(Excerpt to read Opens)
Several regional events aimed at the Europe, Middle East and Africa market, including the AWS Summit Online and Salesforce Live: EMEA, joined the crush. Both highlighted the contrasting experience of speakers with professional studio set-ups – such as the copybook appearance of Amazon chief technology officer Werner Vogels – and those speaking from basic home offices with average connectivity.

Apple gave one of the few flawless performances among the big names, when its 5-day Worldwide Developer Conference opened last Monday. While it was pre-recorded, that strategy had not served other companies as well.

Read more on the next page about events from Acer, Mimecast, among others.

Just an hour before it kicked off, Mimecast began its two-day Virtual Cyber Resilience Summit, and sent a lesson to the industry giants on how to stage an event flawlessly – coincidentally with a South African at the helm.

Mimecast’s South African founder Peter Bauer pays an animated visit to Mars

Tuesday afternoon also saw the virtual staging of Acer’s annual Global Press Conference, usually held in New York but this year beamed from the company’s headquarters in Taipei. While it ran smoothly, as one of the few hardware-focused events it highlighted the difficulty of providing the media with a hands-on experience in a virtual launch.

A comparatively small email management company, with a market capitalisation of less than $3-billion, Nasdaq-listed Mimecast was founded by Peter Bauer and Neil Murray when they moved from Cape Town to the United Kingdom in 2003. Bauer remains CEO of the organisation.

Aside from seamless blending of live and recorded content, the Mimecast event featured Apple co-founder Steve Wozniak in a keynote, and an entertaining set of human characters called Human Error and Sound Judgement providing both light relief and serious lessons throughout the event. The piece de resistance, however, was a slick series of animated shorts showing Bauer visiting his “socially distanced” team on Mars.

The SAS Institute also gave an exemplary account of itself at its Global Forum, according to industry journal Channel Daily News. “Whoever put the virtual environment together had obviously learned from some of the less than wonderful efforts that have been foisted on us over the last few months,”it reported.

SAS followed in the footsteps of Kaspersky Lab, which coincidentally hosted an event called SAS@Home, but standing for Security Analyst Summit, at the end of April. Its execution, too, had been exemplary, despite relying on live presentations from speakers scattered across the globe.

Examples of less impeccable efforts included last month’s Microsoft Build, which required delegates to jump through hoops in order to register and attend on Microsoft’s own Teams platform, via a dedicated event account rather than their own Teams log-ins. Earlier in the month, Microsoft had also disappointed attendees to its May Inside Xbox games unveiling. It had promised “gameplay, trailers and sneak peeks”, but only the gameplay was delivered.

Aaron Greenberg, a general manager of Xbox marketing, was gracious in his response to the criticism. He said on Twitter: “Had we not said anything & just shown May Inside Xbox show like we did last month, I suspect reactions might have been different. Clearly we set some wrong expectations & that’s on us. We appreciate all the feedback & can assure you we will take it all in & learn as a team.”

That probably sums up the attitude of most technology giants who have learned just how different the virtual world is from physical conference halls and rooms.
(Excerpt to read Closes)
(Records provided Opens)
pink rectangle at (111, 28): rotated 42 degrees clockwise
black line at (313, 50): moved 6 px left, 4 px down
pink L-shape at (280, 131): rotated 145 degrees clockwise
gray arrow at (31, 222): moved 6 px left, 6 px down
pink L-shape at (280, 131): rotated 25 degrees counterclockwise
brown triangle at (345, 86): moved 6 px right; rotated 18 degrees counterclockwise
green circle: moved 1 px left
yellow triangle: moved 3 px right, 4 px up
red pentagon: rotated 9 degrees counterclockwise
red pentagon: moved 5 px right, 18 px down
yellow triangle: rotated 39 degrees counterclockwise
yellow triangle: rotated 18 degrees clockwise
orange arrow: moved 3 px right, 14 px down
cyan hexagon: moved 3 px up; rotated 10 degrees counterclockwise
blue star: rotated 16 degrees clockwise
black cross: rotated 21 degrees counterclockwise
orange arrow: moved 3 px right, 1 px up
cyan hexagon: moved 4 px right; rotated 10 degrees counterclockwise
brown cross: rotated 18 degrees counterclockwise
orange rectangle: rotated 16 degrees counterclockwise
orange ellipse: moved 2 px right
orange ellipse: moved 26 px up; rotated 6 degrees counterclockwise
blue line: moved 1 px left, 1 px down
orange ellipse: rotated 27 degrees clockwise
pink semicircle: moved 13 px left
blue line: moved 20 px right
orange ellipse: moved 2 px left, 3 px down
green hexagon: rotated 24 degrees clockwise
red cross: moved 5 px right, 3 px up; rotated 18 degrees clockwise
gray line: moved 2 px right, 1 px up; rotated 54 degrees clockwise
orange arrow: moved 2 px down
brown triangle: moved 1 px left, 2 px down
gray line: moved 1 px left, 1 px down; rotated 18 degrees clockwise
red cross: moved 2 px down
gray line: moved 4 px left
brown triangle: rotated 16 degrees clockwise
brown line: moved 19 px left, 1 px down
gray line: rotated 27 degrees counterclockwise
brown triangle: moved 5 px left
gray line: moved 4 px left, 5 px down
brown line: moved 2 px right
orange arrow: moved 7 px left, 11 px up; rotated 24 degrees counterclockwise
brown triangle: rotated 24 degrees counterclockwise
(Records provided Closes)
● **Questions on the material**:
A) Answer these from the article on virtual tech events, one answer per line:
(i) Where is Acer's Global Press Conference usually held?
(ii) In what year did Peter Bauer and Neil Murray move from Cape Town to the United Kingdom?
(iii) What did "SAS" stand for in the name of Kaspersky Lab's SAS@Home event?
B) Set down the passage of the article on virtual tech events between "Examples of less" and "gameplay was delivered.", inclusive.
C) Recast the paragraph of the article on virtual tech events that begins "Examples of less impeccable efforts" as a short list, keeping its main facts.

● **Responses for each task**:
A)
(i) New York
(ii) 2003
(iii) Security Analyst Summit

B)
Examples of less impeccable efforts included last month’s Microsoft Build, which required delegates to jump through hoops in order to register and attend on Microsoft’s own Teams platform, via a dedicated event account rather than their own Teams log-ins. Earlier in the month, Microsoft had also disappointed attendees to its May Inside Xbox games unveiling. It had promised “gameplay, trailers and sneak peeks”, but only the gameplay was delivered.

C)
Less impeccable efforts included:
- Microsoft Build (last month): delegates had to jump through hoops to register and attend on Microsoft's Teams platform, using a dedicated event account rather than their own Teams log-ins.
- May Inside Xbox games unveiling (earlier in the month): it promised "gameplay, trailers and sneak peeks" but delivered only the gameplay, which disappointed attendees.